I don't know if there is a word for it — it comes up in a lot of situations — but given a set of resources, Helm will diff against Kubernetes and wipe out anything superfluous. So if I've deployed a chart that has (A, B, C) and then do a new deploy of (A, B), then C will be deleted. "Destructive diffing"? I don't know.

Kubernetes itself is not atomic right now. I believe Etcd supports multi-key transactions now, so it could be done.

2 comments

Right.

But even if kubernetes and etcd supported multi-document transactions and thus gave you the ability to update data in an atomic way, you'd also need to be doing green/blue deploy and then atomically switching service calls, whilst maintaing old network traffic/service calls goes to old pods and new network traffic/service calls goes to new pods.

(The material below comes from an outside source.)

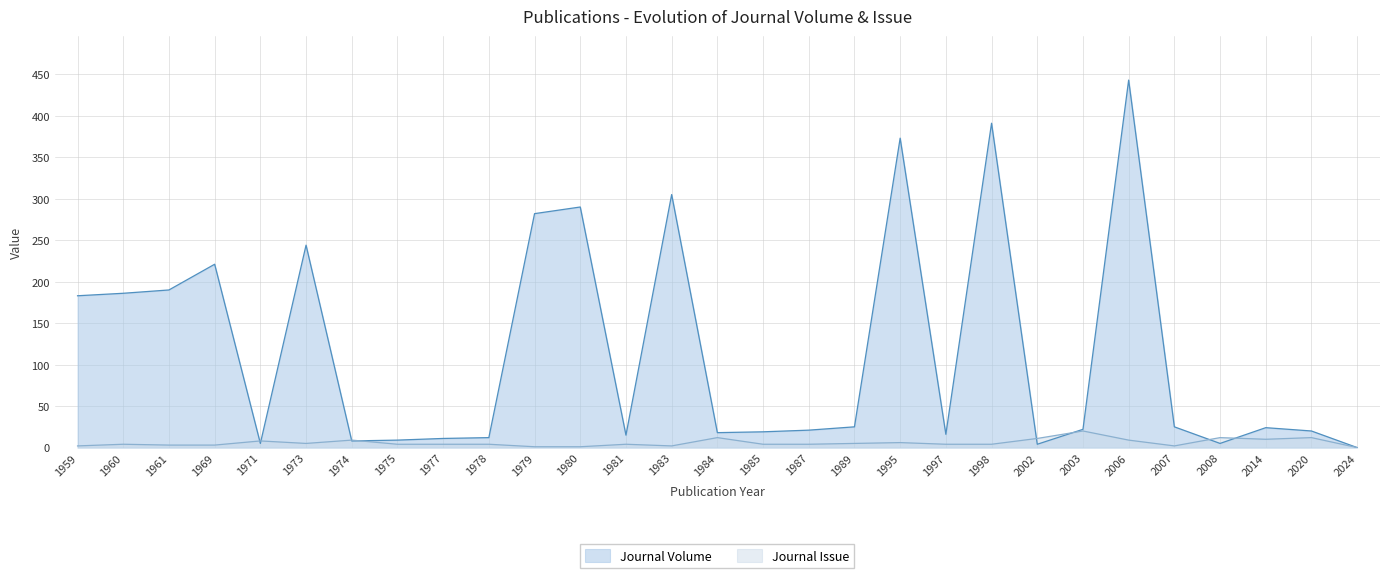

List the labels in order of Journal Volume value, smallest first.

2024, 2002, 1971, 2008, 1974, 1975, 1977, 1978, 1981, 1997, 1984, 1985, 2020, 1987, 2003, 2014, 1989, 2007, 1959, 1960, 1961, 1969, 1973, 1979, 1980, 1983, 1995, 1998, 2006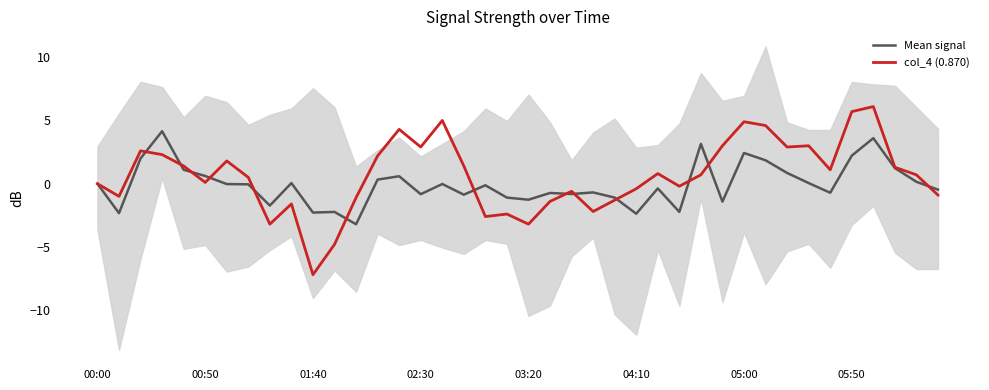

What is the lowest value of the Mean signal series?

-3.2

Pretty complicated and whilst it can be solved, I dont want us thinking that services will fully function during a helm or even a kubernetes update with major api changes between services. Likely your old service will call the new service and fail. This level of failure might be acceptable or you can work around it by having retries or keeping APIs backwards compatible for several versions.

Apologies for blabbering, I would consider the current default state of deploys with rolling upgades to be akin to eventual consistency, but it's possible it's more clever than that.

I believe Kubernetes itself supports that kind of a change - that is, re-applying a config and creating or deleting resources based on the update.

I would say that helm is batch, in that it's applying a bunch of stuff at once, but not doing it transactionally.